If, however, the vendor were to offer a separate, direct-to-consumer version of the app with the same functionality, then the consumer-oriented version would not bring the vendor under HIPAA as long as the vendor keeps the health information contained in the two versions of the app separate.
Considerations to Determine HIPAA Applicability to AI
Some AI situations clearly fall within or outside of HIPAA’s purview. Many, however, are not so clear. The Guidance is particularly helpful in that it identifies specific questions to be considered to determine whether an app developer/AI developer would be deemed a business associate subject to HIPAA. Some of these considerations seem to extend beyond a traditional HIPAA analysis. Thus, an AI developer, might consider these questions when evaluating the potential application of HIPAA to its application or system:
- Does the AI create, receive, maintain, or transmit identifiable health information?
- Is the AI functionality selected independently by the consumers? When the use of AI is in the sole control of the individual consumer, it makes the arrangement less likely to trigger HPAA.

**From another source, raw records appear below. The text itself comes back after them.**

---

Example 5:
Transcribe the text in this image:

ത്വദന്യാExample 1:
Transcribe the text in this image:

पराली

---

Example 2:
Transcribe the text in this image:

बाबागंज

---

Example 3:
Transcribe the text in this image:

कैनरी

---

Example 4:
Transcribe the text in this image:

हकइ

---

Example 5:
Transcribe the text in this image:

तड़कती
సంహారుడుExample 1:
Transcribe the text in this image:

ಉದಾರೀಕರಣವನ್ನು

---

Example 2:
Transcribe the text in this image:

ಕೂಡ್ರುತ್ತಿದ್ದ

- Who is using the AI? Who are the customers of the AI developer? For example, are the developer’s customers health care providers or health plans or are they the consumers? Again, HIPAA is more likely to attach when the AI developer is providing its services to covered entities or business associates.
- How is the AI funded? Was the AI developer hired or paid by a covered entity or a business associate? Although HIPAA did not traditionally “follow the money,” the Guidance suggests that an AI developer is more likely to be acting on behalf of a covered entity (or business associate) when the covered entity is funding the project.

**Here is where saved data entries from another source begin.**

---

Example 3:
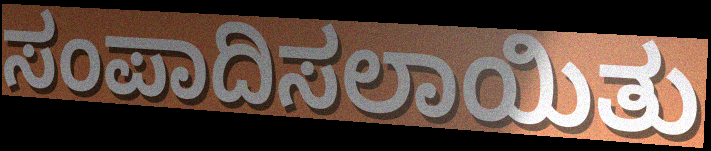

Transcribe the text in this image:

ಸಂಪಾದಿಸಲಾಯಿತು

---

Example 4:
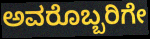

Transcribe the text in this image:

ಅವರೊಬ್ಬರಿಗೇ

- Did a covered entity or business associate direct the development of the AI product? The focus is whether the developer is acting on behalf of a covered entity or business associate.
- Are all decisions to transmit health data to third parties controlled by the consumer? Again, consumer-directed actions are less likely to implicate HIPAA.
- Does the AI developer have any contractual or other relationships with third party entities, particularly covered entities and business associates, besides interoperability agreements? The Guidance notes that interoperability agreements are not enough to create a business associate relationship; however, other arrangements may trigger HPAA.
If HIPAA applies to an AI activity, then both the AI developer and the covered entity/business associate customer must take numerous steps to comply with HIPAA. Failure to do so could result in criminal or civil enforcement actions, contractual liability, settlements, and damage to reputation, to name a few. Future blog posts will discuss HIPAA compliance obligations with respect to AI.